Extract every line of the material below that contains the string "kern", treating uppercase and lowercase letters as different.

[Stored data entries]
>>>

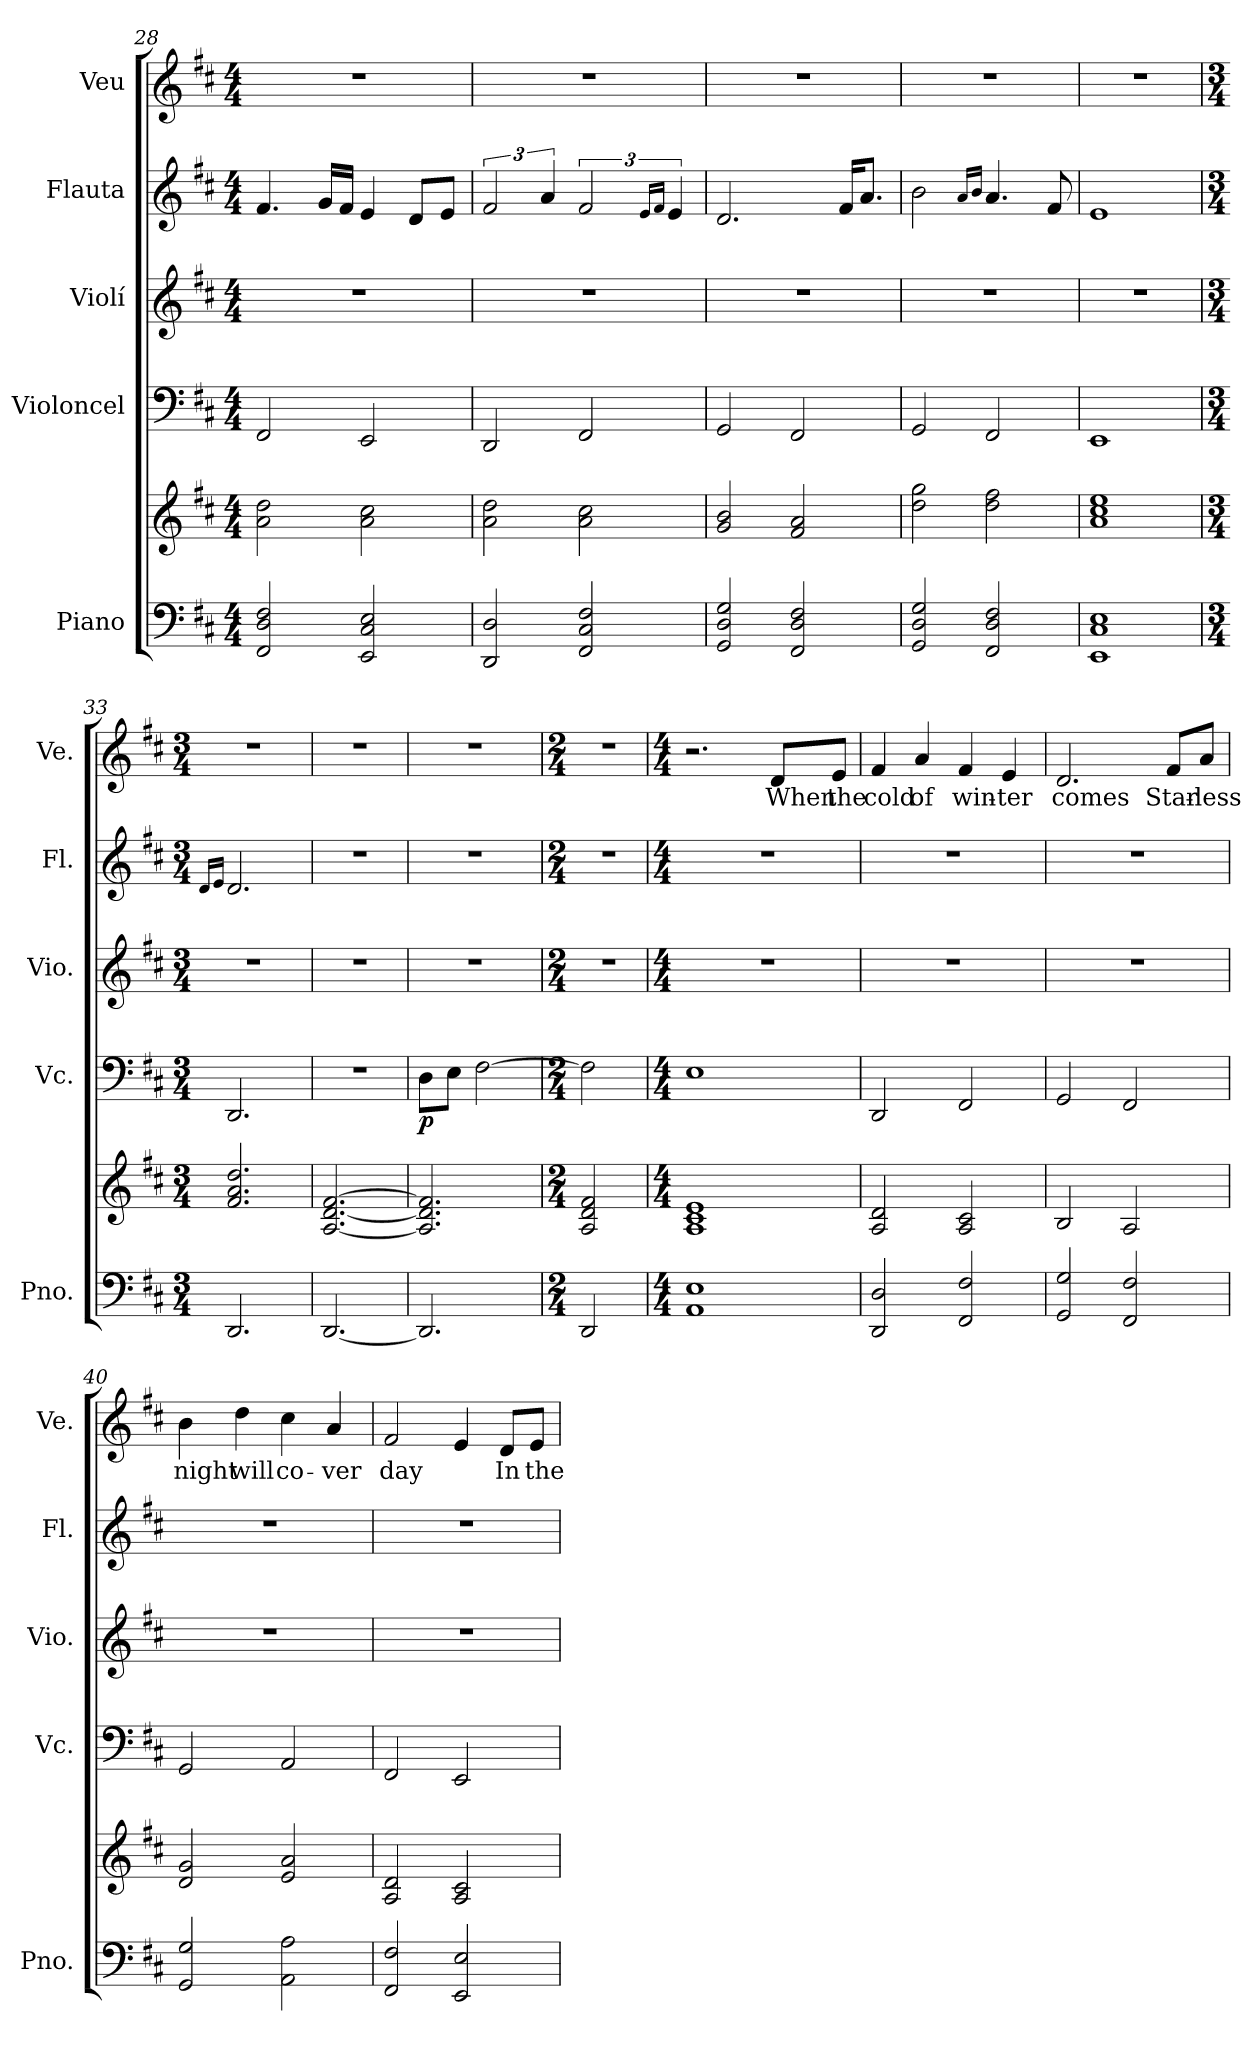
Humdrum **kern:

**kern	**kern	**kern	**dynam	**kern	**kern	**kern	**text
*part5	*part5	*part4	*part4	*part3	*part2	*part1	*part1
*staff6	*staff5	*staff4	*staff4	*staff3	*staff2	*staff1	*staff1
*I"Piano	*	*I"Violoncel	*	*I"Violí	*I"Flauta	*I"Veu	*
*I'Pno.	*	*I'Vc.	*	*I'Vio.	*I'Fl.	*I'Ve.	*
*clefF4	*clefG2	*clefF4	*	*clefG2	*clefG2	*clefG2	*
*k[f#c#]	*k[f#c#]	*k[f#c#]	*	*k[f#c#]	*k[f#c#]	*k[f#c#]	*
*M4/4	*M4/4	*M4/4	*	*M4/4	*M4/4	*M4/4	*
=28	=28	=28	=28	=28	=28	=28	=28
2FF#/ 2D/ 2F#/	2a\ 2dd\	2FF#/	.	1r	4.f#/	1r	.
.	.	.	.	.	16g/LL	.	.
.	.	.	.	.	16f#/JJ	.	.
2EE/ 2C#/ 2E/	2a\ 2cc#\	2EE/	.	.	4e/	.	.
.	.	.	.	.	8d/L	.	.
.	.	.	.	.	8e/J	.	.
=29	=29	=29	=29	=29	=29	=29	=29
2DD/ 2D/	2a\ 2dd\	2DD/	.	1r	3f#/	1r	.
.	.	.	.	.	6a/	.	.
2FF#/ 2C#/ 2F#/	2a\ 2cc#\	2FF#/	.	.	3f#/	.	.
.	.	.	.	.	16qe/LL	.	.
.	.	.	.	.	16qf#/JJ	.	.
.	.	.	.	.	6e/	.	.
=30	=30	=30	=30	=30	=30	=30	=30
2GG/ 2D/ 2G/	2g/ 2b/	2GG/	.	1r	2.d/	1r	.
2FF#/ 2D/ 2F#/	2f#/ 2a/	2FF#/	.	.	.	.	.
.	.	.	.	.	16f#/KL	.	.
.	.	.	.	.	8.a/J	.	.
=31	=31	=31	=31	=31	=31	=31	=31
2GG/ 2D/ 2G/	2dd\ 2gg\	2GG/	.	1r	2b\	1r	.
.	.	.	.	.	16qa/LL	.	.
.	.	.	.	.	16qb/JJ	.	.
2FF#/ 2D/ 2F#/	2dd\ 2ff#\	2FF#/	.	.	4.a/	.	.
.	.	.	.	.	8f#/	.	.
=32	=32	=32	=32	=32	=32	=32	=32
1EE 1C# 1E	1a 1cc# 1ee	1EE	.	1r	1e	1r	.
!!LO:PB:g=z
=33	=33	=33	=33	=33	=33	=33	=33
*M3/4	*M3/4	*M3/4	*	*M3/4	*M3/4	*M3/4	*
.	.	.	.	.	16qd/LL	.	.
.	.	.	.	.	16qe/JJ	.	.
2.DD/	2.f#/ 2.a/ 2.dd/	2.DD/	.	2.r	2.d/	2.r	.
=34	=34	=34	=34	=34	=34	=34	=34
[2.DD/	[2.A/ [2.d/ [2.f#/	2.r	.	2.r	2.r	2.r	.
=35	=35	=35	=35	=35	=35	=35	=35
!	!	!	!LO:DY:b	!	!	!	!
2.DD/]	2.A/] 2.d/] 2.f#/]	8D\L	p	2.r	2.r	2.r	.
.	.	8E\J	.	.	.	.	.
.	.	[2F#\	.	.	.	.	.
=36	=36	=36	=36	=36	=36	=36	=36
*M2/4	*M2/4	*M2/4	*	*M2/4	*M2/4	*M2/4	*
2DD/	2A/ 2d/ 2f#/	2F#\]	.	2r	2r	2r	.
=37	=37	=37	=37	=37	=37	=37	=37
*M4/4	*M4/4	*M4/4	*	*M4/4	*M4/4	*M4/4	*
1AA 1E	1A 1c# 1e	1E	.	1r	1r	2.r	.
.	.	.	.	.	.	8d/L	When
.	.	.	.	.	.	8e/J	the
=38	=38	=38	=38	=38	=38	=38	=38
2DD/ 2D/	2A/ 2d/	2DD/	.	1r	1r	4f#/	cold
.	.	.	.	.	.	4a/	of
2FF#/ 2F#/	2A/ 2c#/	2FF#/	.	.	.	4f#/	win-
.	.	.	.	.	.	4e/	-ter
=39	=39	=39	=39	=39	=39	=39	=39
2GG/ 2G/	2B/	2GG/	.	1r	1r	2.d/	comes
2FF#/ 2F#/	2A/	2FF#/	.	.	.	.	.
.	.	.	.	.	.	8f#/L	Star-
.	.	.	.	.	.	8a/J	-less
!!LO:LB:g=z
=40	=40	=40	=40	=40	=40	=40	=40
2GG/ 2G/	2d/ 2g/	2GG/	.	1r	1r	4b\	night
.	.	.	.	.	.	4dd\	will
2AA\ 2A\	2e/ 2a/	2AA/	.	.	.	4cc#\	co-
.	.	.	.	.	.	4a/	-ver
=41	=41	=41	=41	=41	=41	=41	=41
2FF#/ 2F#/	2A/ 2d/	2FF#/	.	1r	1r	2f#/	day
2EE/ 2E/	2A/ 2c#/	2EE/	.	.	.	4e/	.
.	.	.	.	.	.	8d/L	In
.	.	.	.	.	.	8e/J	the
=	=	=	=	=	=	=	=
*-	*-	*-	*-	*-	*-	*-	*-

<<<

Exercise output |
Humdrum **kern:
**kern	**kern	**kern	**dynam	**kern	**kern	**kern	**text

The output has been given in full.